Mais les hommes et les femmes qui le composent ne sont pas des fourmis : chacun est riche de sa personnalité, de son histoire, de ses compétences, de ses rêves, de ses envies, de sa compréhension. La cohésion de l’ensemble résulte, comme nous venons de le voir, de processus beaucoup plus subtils, tissés de confiance et confrontation, associant lâcher-prise, vision commune, geste naturel et prise d’initiatives. Aussi pour faire que ce radeau collectif ne soit pas le jouet des événements, et que ce ne soit pas le fleuve et les éléments qui choisissent sa destination, l’art du management doit être également subtil : il ne peut être question pour le dirigeant de se voir ni comme une reine véhiculée et protégée passivement par ses troupes, ni comme un Dieu tout puissant, sachant tout et décidant de tout.
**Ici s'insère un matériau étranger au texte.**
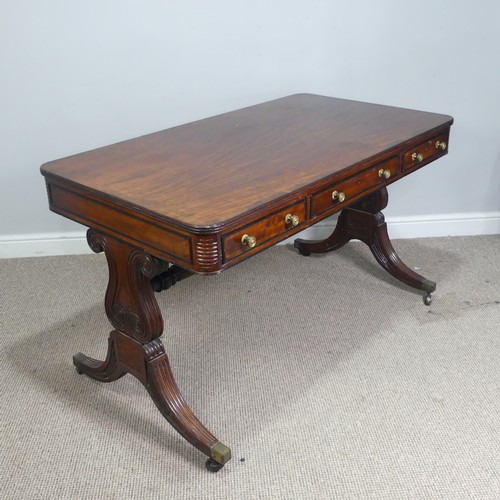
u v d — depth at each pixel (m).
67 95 2.77
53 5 2.61
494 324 2.45
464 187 3.09
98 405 2.06
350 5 2.71
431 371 2.19
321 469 1.80
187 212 1.53
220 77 2.81
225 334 2.42
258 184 1.70
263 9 2.70
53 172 1.81
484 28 2.78
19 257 3.03
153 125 2.87
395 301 2.61
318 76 2.84
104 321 2.53
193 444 1.83
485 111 2.93
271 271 2.86
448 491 1.73
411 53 2.81
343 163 1.85
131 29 2.69
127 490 1.75
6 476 1.80
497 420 1.97
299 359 2.27
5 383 2.17
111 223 1.70
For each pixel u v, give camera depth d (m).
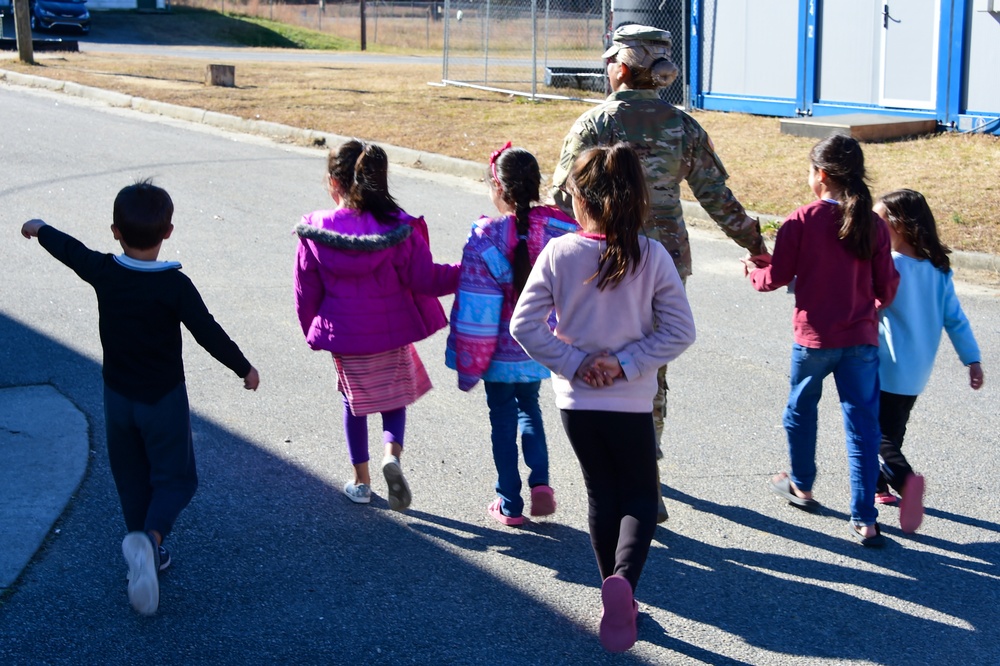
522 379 4.16
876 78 14.10
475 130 14.43
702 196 4.38
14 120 14.21
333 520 4.40
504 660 3.45
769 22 15.30
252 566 4.00
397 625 3.64
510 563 4.10
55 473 4.65
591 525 3.53
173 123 15.18
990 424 5.62
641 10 16.67
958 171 11.28
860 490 4.26
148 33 37.66
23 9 20.45
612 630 3.23
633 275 3.37
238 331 6.76
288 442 5.15
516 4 26.53
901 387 4.44
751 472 4.99
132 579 3.40
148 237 3.64
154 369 3.66
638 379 3.40
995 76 12.80
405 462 5.00
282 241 9.02
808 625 3.72
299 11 47.22
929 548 4.31
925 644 3.61
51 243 3.68
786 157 12.50
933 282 4.41
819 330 4.20
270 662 3.39
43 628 3.53
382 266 4.24
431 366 6.36
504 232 4.06
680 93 16.88
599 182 3.32
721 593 3.93
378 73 22.25
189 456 3.83
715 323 7.35
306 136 14.21
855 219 4.06
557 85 19.17
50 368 5.94
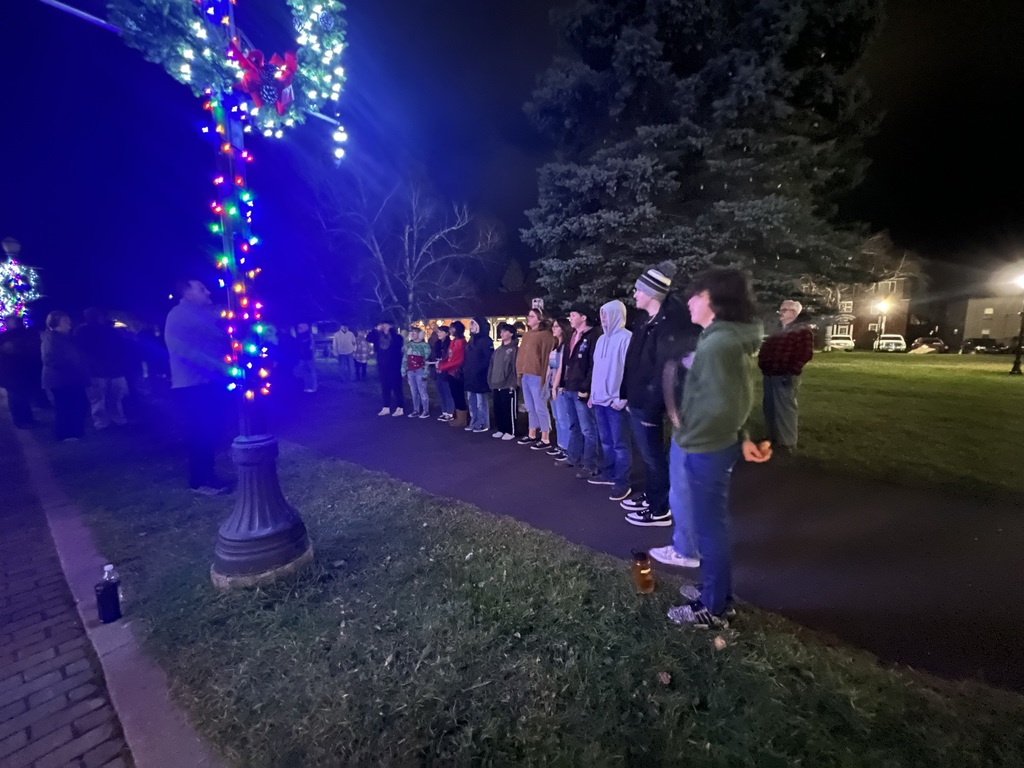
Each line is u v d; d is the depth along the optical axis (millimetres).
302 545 3518
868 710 2094
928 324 42000
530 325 6922
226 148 3150
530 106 11344
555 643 2625
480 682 2363
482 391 7914
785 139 9648
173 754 2119
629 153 9852
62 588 3590
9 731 2326
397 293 19750
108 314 9453
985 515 4164
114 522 4574
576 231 10047
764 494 4762
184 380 5152
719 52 9586
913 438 6641
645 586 3035
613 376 4727
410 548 3832
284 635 2805
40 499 5301
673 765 1915
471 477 5746
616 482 4895
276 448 3471
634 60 9414
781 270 9781
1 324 13758
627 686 2289
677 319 3625
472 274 23547
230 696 2379
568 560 3520
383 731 2125
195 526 4441
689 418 2547
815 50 9711
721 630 2645
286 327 11602
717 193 9852
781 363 5812
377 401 11602
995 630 2668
À lui et à son équipe de direction de trouver le cap, de faire que la rivière devienne fleuve, d’apporter confiance et stabilité, de créer les conditions pour que chacun puisse effectivement agir individuellement et collectivement… Pour cela, il doit agir dans le non-agir, décider par exception, accompagner et soutenir, jamais ne cesser de vouloir mieux comprendre et apporter du sens.
Tels sont les défis du dirigeant dans le management par émergence.